START Document text

While our initial focus has been the protection of operating system and hypervisor-type targets, there are classes of user application for which this coverage is valuable.

While this might make sense for the wallet, it seems unlikely to be useful for the node itself, and the performance impact might be seriously harmful there. Time to finally split the wallet out?

Maybe someone could run a comparison benchmark with either the gcc or llvm patches to see how big a performance hit enabling them would have. Probably would be best to enable the mitigations by default when building with the wallet at least.

It is quite complicated issue and I don't have a 100% sure opinion after another day of reading things around. Performance testing is for sure a good option.

Moving "wallet" part out to separate application does not help much as then attacker will then attack this new application. And of course there are other wallet applications :-)

1. The sensitive data we should protect are the private keys. (any other?)
2. The attack is done on memory only (no problem for keys stored on disk)
3. As far as I understand reading memory with this bug is quite slow

Maybe we should limit to just ~1ms the time when we store private keys in memory:

• always read private keys from file before using them
• immediately clear memory after using private keys (overwrite all places where private keys where stored)

Anyway these modifications will be quite difficult I suppose.

Moving the wallet out means we can build that with the mitigations while leaving the node fully performant.

Yeah, but I don't understand how recompilation can help. Need to study more.... The main direction of attack with this bug is from user processes towards kernel protected memory addresses. This is not a problem for us. If someone gets into our process space (can be: shared library) it can read anything he wants without tricks. Anything I've missed??

END Document text
START Dataset extract

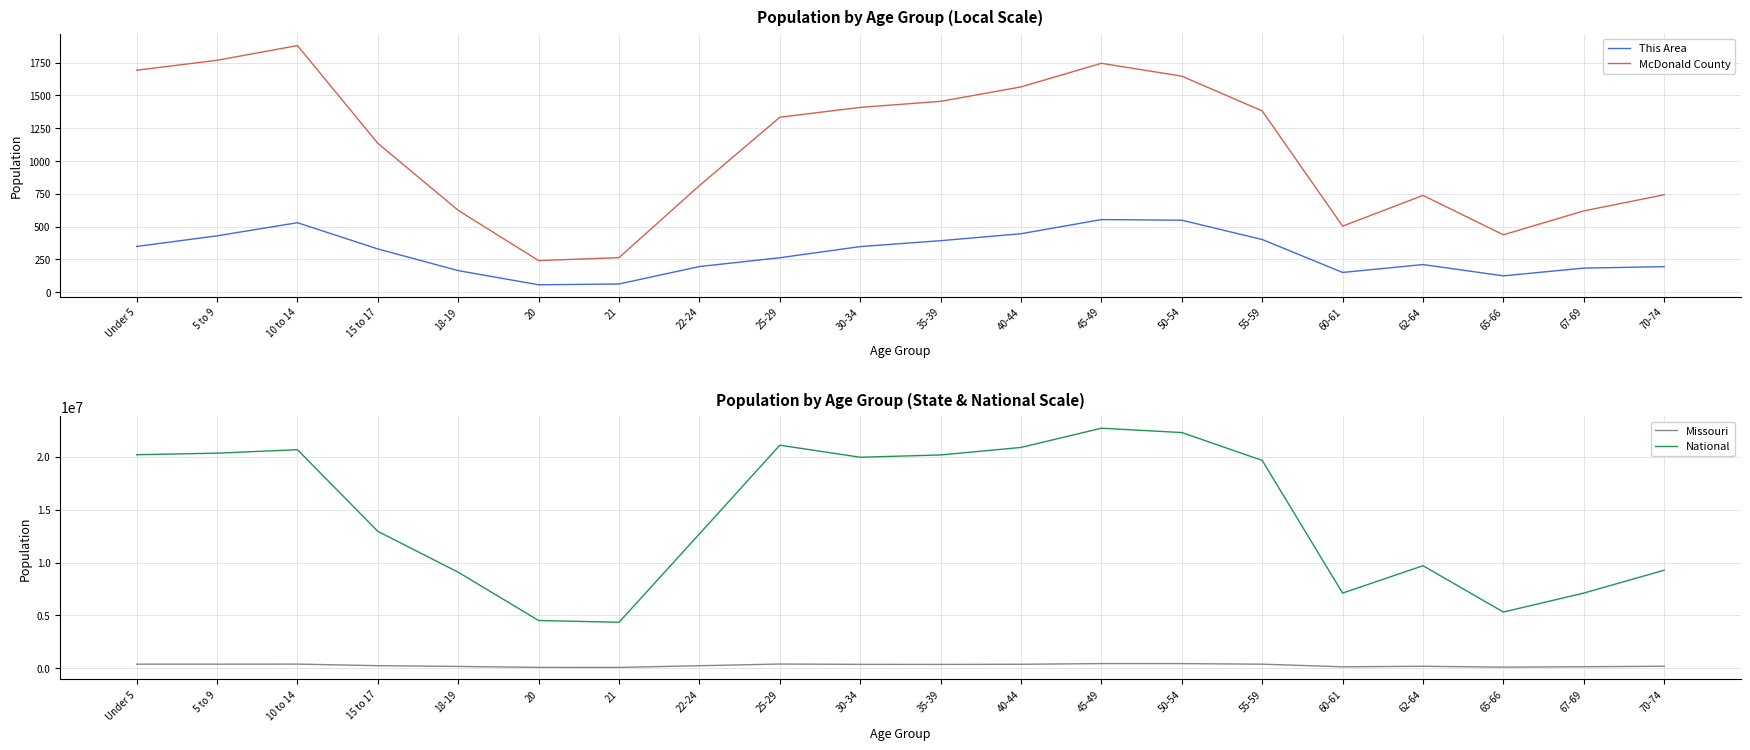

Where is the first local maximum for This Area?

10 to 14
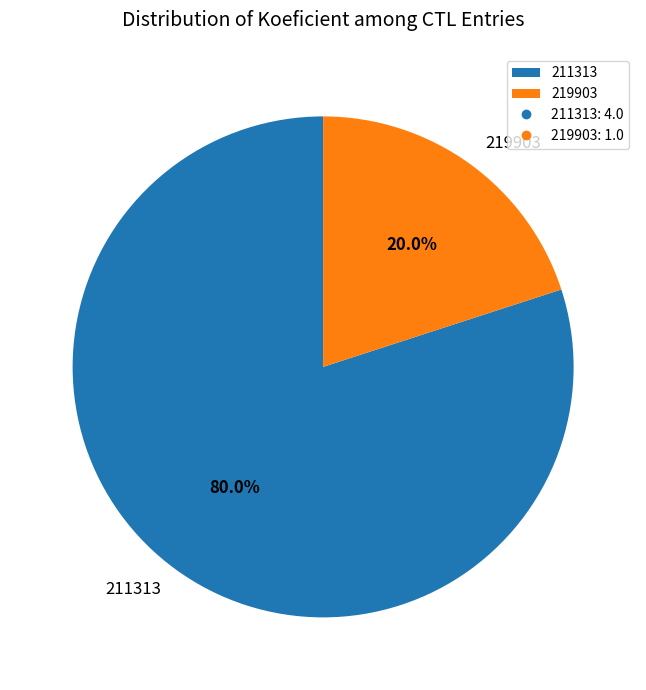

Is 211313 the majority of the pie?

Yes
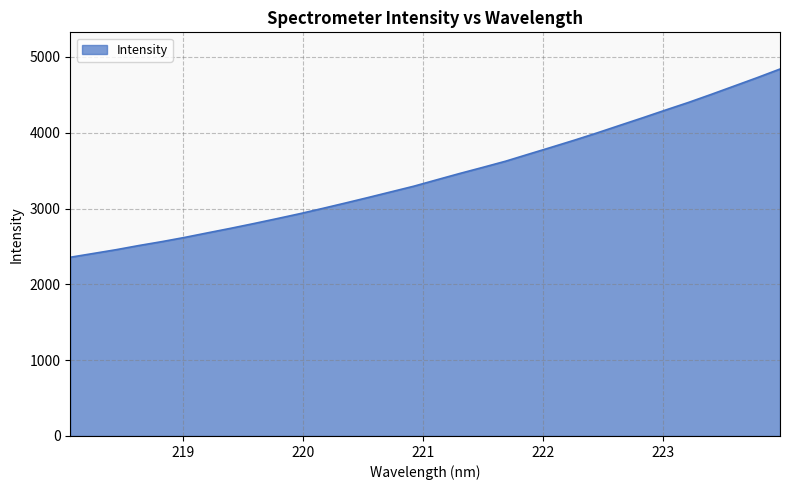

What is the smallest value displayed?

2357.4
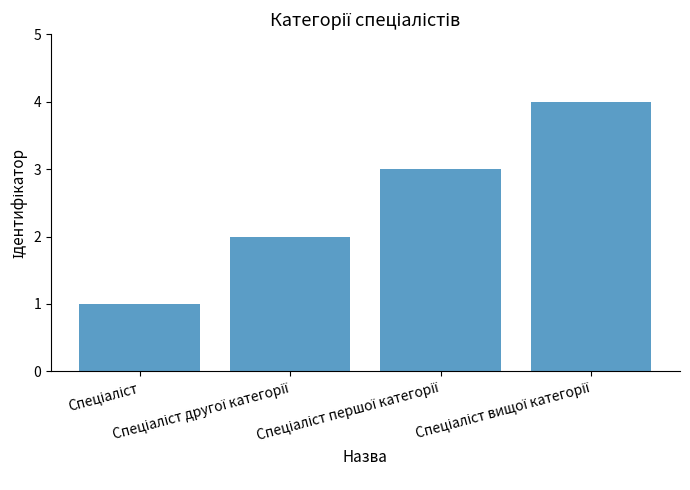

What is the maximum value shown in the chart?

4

END Dataset extract

Exercises:
a: Rewrite the entries from the line containing "What is the smallest value displayed?" through the end of the entries, replacing "value" with "number" and changing nothing else. Leave the pictures out of your version.
b: Write the next part of the discussion about mitigating the CPU memory bug in the node and wallet, picking up after its last post.

Answers per task:
a:
What is the smallest number displayed?

2357.4

What is the maximum number shown in the chart?

4

b:
I think you might be confusing Meltdown for Spectre?

Could be a bit. I'm trying to understand the issue as much as possible.... It's not easy :-) We don't know all possible variants of this attacks. New ones ,not described yet can exists .... more for sure they exist and someone will find them. Anyway I thing the best protection is not to keep private keys in memory if it is not needed.

@bolekC From my understanding of Spectre, the attack is towards a specific process and its memory. The examples given in the paper are towards the kernel, but AFAIU, it is not limited to just the kernel. In fact the PoC given in the paper does not do anything with the kernel at all.

The basic premise is to give a process some untrusted input which it then does input validation before allowing execution to proceed. The attack makes use of speculative execution that is performed before the input is fully validated in order to leak data from that process's memory. So no, it is not an attack on the kernel and it does require user applications to have mitigation in place in order to avoid the application from having its secrets leaked.

Spectre requires knowing specific memory locations of data in the application, having memory in the user application that the external application can access and measure timings for, and knowing exactly what the code is doing. The third part is trivially achievable with open source applications.

There are LLVM improvements for spectre coming: http://lists.llvm.org/pipermail/llvm-commits/Week-of-Mon-20180101/513630.html

Looks like 5.0.2 will be the version the mitigations arrive in.

As part of mitigating this we should avoid keeping private keys unenecrypted in memory for long periods of time. However walletpassphrase allows the keys to be unencrypted in memory for basically an arbitrary amount of time. Maybe we should have a hard upper bound on that to avoid having keys in memory for too long to mitigate against these vulnerabilities and other vulnerabilities which may allow someone to read a processes memory.

Reading this papers for another day and still no good answer. I suppose there are still not described/published ways of using these CPU vulnerabilities.

I think we should go for not keeping private keys in memory. Always read private key from the storage. Any idea for quick fix?

I wonder if it would be safest to perform the signing without decrypting the key at all (I think that's possible in theory, not so sure about practice).

Anyway if you keep data in memory that can be used to sign message (with or without decrypting the key) then attacker can do the same it he gets all these data. I think that the best protection would be not to keep priv keys in memory when not used.

Yes, there is no perfect one-size-fits-all solution. Only trade-offs either way.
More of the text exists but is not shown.